Segment Open
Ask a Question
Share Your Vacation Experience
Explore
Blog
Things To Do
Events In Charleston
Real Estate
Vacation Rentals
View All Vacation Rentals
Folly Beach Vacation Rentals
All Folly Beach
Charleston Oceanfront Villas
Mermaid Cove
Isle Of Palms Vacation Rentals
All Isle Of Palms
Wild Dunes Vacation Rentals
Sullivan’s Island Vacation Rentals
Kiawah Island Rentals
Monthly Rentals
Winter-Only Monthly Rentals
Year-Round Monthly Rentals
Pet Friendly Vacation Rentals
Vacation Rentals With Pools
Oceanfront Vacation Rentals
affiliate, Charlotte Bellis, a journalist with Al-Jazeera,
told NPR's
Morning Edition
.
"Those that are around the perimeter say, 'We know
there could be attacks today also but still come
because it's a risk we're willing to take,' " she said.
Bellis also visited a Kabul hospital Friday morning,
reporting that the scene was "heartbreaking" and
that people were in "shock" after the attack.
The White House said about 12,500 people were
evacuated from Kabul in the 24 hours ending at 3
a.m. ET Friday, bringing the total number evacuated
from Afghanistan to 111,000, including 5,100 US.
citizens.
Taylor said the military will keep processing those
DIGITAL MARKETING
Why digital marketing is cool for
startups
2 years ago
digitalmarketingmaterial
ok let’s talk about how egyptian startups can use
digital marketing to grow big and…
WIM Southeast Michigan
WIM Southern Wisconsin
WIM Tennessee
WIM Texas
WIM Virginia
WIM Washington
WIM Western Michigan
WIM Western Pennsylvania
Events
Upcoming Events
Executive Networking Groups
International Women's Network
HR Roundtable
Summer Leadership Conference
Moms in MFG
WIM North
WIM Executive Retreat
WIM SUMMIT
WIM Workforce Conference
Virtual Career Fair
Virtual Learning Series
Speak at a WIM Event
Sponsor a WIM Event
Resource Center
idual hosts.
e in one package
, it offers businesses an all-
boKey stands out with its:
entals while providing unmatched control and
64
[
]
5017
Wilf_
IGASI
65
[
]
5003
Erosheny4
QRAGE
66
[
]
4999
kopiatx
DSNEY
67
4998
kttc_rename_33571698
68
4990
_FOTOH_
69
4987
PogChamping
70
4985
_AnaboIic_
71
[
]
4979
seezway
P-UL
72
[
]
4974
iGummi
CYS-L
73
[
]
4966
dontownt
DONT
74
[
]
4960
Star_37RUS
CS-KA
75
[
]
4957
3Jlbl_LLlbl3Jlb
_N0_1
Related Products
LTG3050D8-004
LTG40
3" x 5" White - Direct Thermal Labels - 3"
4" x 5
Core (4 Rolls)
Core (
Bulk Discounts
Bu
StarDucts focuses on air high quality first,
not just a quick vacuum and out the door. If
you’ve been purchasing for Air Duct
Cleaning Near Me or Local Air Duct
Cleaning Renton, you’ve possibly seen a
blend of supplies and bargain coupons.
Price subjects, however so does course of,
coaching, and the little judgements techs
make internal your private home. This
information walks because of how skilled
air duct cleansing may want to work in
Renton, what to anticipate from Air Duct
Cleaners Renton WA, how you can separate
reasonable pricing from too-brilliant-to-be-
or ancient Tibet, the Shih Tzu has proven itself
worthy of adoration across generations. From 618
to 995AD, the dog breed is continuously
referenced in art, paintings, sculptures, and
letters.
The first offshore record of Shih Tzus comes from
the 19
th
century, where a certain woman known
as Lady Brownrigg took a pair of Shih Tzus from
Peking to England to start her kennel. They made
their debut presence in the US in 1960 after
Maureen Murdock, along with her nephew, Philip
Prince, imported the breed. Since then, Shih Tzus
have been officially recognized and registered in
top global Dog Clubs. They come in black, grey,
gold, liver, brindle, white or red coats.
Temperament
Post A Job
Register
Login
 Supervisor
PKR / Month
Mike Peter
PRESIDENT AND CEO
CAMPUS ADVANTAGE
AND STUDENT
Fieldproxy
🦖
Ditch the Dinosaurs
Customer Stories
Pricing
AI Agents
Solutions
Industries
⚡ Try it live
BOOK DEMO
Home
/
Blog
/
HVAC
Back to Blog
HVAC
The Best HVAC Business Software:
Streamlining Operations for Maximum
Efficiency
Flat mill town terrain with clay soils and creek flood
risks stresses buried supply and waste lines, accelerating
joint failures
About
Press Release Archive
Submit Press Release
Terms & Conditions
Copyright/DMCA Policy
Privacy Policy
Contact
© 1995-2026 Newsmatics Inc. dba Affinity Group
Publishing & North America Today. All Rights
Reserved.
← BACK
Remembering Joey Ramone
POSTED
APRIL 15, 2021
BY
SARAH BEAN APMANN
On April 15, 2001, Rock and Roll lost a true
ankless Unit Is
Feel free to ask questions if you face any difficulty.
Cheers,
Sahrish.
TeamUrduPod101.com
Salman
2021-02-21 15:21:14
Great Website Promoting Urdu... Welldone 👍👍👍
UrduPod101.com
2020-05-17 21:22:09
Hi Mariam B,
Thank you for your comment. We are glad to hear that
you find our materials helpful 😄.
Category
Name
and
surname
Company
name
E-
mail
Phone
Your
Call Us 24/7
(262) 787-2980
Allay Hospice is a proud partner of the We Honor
Segment Closed
__What you need to do__
Copy out the full listing exactly.

__Answer area__
Ask a Question
Share Your Vacation Experience
Explore
Blog
Things To Do
Events In Charleston
Real Estate
Vacation Rentals
View All Vacation Rentals
Folly Beach Vacation Rentals
All Folly Beach
Charleston Oceanfront Villas
Mermaid Cove
Isle Of Palms Vacation Rentals
All Isle Of Palms
Wild Dunes Vacation Rentals
Sullivan’s Island Vacation Rentals
Kiawah Island Rentals
Monthly Rentals
Winter-Only Monthly Rentals
Year-Round Monthly Rentals
Pet Friendly Vacation Rentals
Vacation Rentals With Pools
Oceanfront Vacation Rentals
affiliate, Charlotte Bellis, a journalist with Al-Jazeera,
told NPR's
Morning Edition
.
"Those that are around the perimeter say, 'We know
there could be attacks today also but still come
because it's a risk we're willing to take,' " she said.
Bellis also visited a Kabul hospital Friday morning,
reporting that the scene was "heartbreaking" and
that people were in "shock" after the attack.
The White House said about 12,500 people were
evacuated from Kabul in the 24 hours ending at 3
a.m. ET Friday, bringing the total number evacuated
from Afghanistan to 111,000, including 5,100 US.
citizens.
Taylor said the military will keep processing those
DIGITAL MARKETING
Why digital marketing is cool for
startups
2 years ago
digitalmarketingmaterial
ok let’s talk about how egyptian startups can use
digital marketing to grow big and…
WIM Southeast Michigan
WIM Southern Wisconsin
WIM Tennessee
WIM Texas
WIM Virginia
WIM Washington
WIM Western Michigan
WIM Western Pennsylvania
Events
Upcoming Events
Executive Networking Groups
International Women's Network
HR Roundtable
Summer Leadership Conference
Moms in MFG
WIM North
WIM Executive Retreat
WIM SUMMIT
WIM Workforce Conference
Virtual Career Fair
Virtual Learning Series
Speak at a WIM Event
Sponsor a WIM Event
Resource Center
idual hosts.
e in one package
, it offers businesses an all-
boKey stands out with its:
entals while providing unmatched control and
64
[
]
5017
Wilf_
IGASI
65
[
]
5003
Erosheny4
QRAGE
66
[
]
4999
kopiatx
DSNEY
67
4998
kttc_rename_33571698
68
4990
_FOTOH_
69
4987
PogChamping
70
4985
_AnaboIic_
71
[
]
4979
seezway
P-UL
72
[
]
4974
iGummi
CYS-L
73
[
]
4966
dontownt
DONT
74
[
]
4960
Star_37RUS
CS-KA
75
[
]
4957
3Jlbl_LLlbl3Jlb
_N0_1
Related Products
LTG3050D8-004
LTG40
3" x 5" White - Direct Thermal Labels - 3"
4" x 5
Core (4 Rolls)
Core (
Bulk Discounts
Bu
StarDucts focuses on air high quality first,
not just a quick vacuum and out the door. If
you’ve been purchasing for Air Duct
Cleaning Near Me or Local Air Duct
Cleaning Renton, you’ve possibly seen a
blend of supplies and bargain coupons.
Price subjects, however so does course of,
coaching, and the little judgements techs
make internal your private home. This
information walks because of how skilled
air duct cleansing may want to work in
Renton, what to anticipate from Air Duct
Cleaners Renton WA, how you can separate
reasonable pricing from too-brilliant-to-be-
or ancient Tibet, the Shih Tzu has proven itself
worthy of adoration across generations. From 618
to 995AD, the dog breed is continuously
referenced in art, paintings, sculptures, and
letters.
The first offshore record of Shih Tzus comes from
the 19
th
century, where a certain woman known
as Lady Brownrigg took a pair of Shih Tzus from
Peking to England to start her kennel. They made
their debut presence in the US in 1960 after
Maureen Murdock, along with her nephew, Philip
Prince, imported the breed. Since then, Shih Tzus
have been officially recognized and registered in
top global Dog Clubs. They come in black, grey,
gold, liver, brindle, white or red coats.
Temperament
Post A Job
Register
Login
 Supervisor
PKR / Month
Mike Peter
PRESIDENT AND CEO
CAMPUS ADVANTAGE
AND STUDENT
Fieldproxy
🦖
Ditch the Dinosaurs
Customer Stories
Pricing
AI Agents
Solutions
Industries
⚡ Try it live
BOOK DEMO
Home
/
Blog
/
HVAC
Back to Blog
HVAC
The Best HVAC Business Software:
Streamlining Operations for Maximum
Efficiency
Flat mill town terrain with clay soils and creek flood
risks stresses buried supply and waste lines, accelerating
joint failures
About
Press Release Archive
Submit Press Release
Terms & Conditions
Copyright/DMCA Policy
Privacy Policy
Contact
© 1995-2026 Newsmatics Inc. dba Affinity Group
Publishing & North America Today. All Rights
Reserved.
← BACK
Remembering Joey Ramone
POSTED
APRIL 15, 2021
BY
SARAH BEAN APMANN
On April 15, 2001, Rock and Roll lost a true
ankless Unit Is
Feel free to ask questions if you face any difficulty.
Cheers,
Sahrish.
TeamUrduPod101.com
Salman
2021-02-21 15:21:14
Great Website Promoting Urdu... Welldone 👍👍👍
UrduPod101.com
2020-05-17 21:22:09
Hi Mariam B,
Thank you for your comment. We are glad to hear that
you find our materials helpful 😄.
Category
Name
and
surname
Company
name
E-
mail
Phone
Your
Call Us 24/7
(262) 787-2980
Allay Hospice is a proud partner of the We Honor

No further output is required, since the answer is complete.